Attuned to Change: Causal Fine-Tuning under Latent-Confounded Shifts
This addresses a core challenge in AI for improving model robustness under data shifts, though it is incremental as it builds on existing causal modeling and fine-tuning approaches.
The paper tackled the problem of adapting pre-trained foundation models to latent-confounded shifts, where spurious correlations in data cause failures at deployment, and showed that their causal fine-tuning method outperforms domain generalization baselines on semi-synthetic benchmarks.

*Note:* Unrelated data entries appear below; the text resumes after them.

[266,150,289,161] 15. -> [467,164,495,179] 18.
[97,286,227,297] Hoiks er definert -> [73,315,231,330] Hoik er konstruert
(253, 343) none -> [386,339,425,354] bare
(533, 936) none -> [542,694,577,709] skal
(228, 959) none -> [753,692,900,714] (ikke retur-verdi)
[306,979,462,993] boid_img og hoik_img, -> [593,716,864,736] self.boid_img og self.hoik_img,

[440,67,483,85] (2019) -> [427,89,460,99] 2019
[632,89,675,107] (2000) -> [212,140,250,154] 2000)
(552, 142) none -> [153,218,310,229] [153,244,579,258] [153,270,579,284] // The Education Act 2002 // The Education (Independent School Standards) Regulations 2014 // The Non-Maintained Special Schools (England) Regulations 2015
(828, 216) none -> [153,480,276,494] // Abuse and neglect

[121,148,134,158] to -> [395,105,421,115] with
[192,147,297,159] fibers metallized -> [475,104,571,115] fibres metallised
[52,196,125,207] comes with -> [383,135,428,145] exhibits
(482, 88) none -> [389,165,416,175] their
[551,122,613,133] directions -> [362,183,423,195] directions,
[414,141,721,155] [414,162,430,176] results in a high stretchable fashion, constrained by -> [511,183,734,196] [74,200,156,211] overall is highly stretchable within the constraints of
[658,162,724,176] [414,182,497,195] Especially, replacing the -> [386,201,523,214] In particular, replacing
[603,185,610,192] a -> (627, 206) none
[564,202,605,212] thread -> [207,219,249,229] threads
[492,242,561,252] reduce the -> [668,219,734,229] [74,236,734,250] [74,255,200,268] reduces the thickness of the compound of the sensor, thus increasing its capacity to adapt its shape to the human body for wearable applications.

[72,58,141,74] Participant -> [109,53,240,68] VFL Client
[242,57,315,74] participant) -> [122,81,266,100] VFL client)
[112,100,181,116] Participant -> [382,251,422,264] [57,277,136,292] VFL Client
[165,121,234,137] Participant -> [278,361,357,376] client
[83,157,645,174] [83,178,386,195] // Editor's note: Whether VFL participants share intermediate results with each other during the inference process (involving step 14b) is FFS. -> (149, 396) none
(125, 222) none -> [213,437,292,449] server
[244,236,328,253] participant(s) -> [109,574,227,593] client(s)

Adapting to latent-confounded shifts remains a core challenge in modern AI. These shifts are propagated via latent variables that induce spurious, non-transportable correlations between inputs and labels. One practical failure mode arises when fine-tuning pre-trained foundation models on confounded data (e.g., where certain text tokens or image backgrounds spuriously correlate with the label), leaving models vulnerable at deployment. We frame causal fine-tuning as an identification problem and pose an explicit causal model that decomposes inputs into low-level spurious features and high-level causal representations. Under this family of models, we formalize the assumptions required for identification. Using pre-trained language models as a case study, we show how identifying and adjusting these components during causal fine-tuning enables automatic adaptation to latent-confounded shifts at test time. Experiments on semi-synthetic benchmarks derived from real-world problems demonstrate that our method outperforms black-box domain generalization baselines, illustrating the benefits of explicitly modeling causal structure.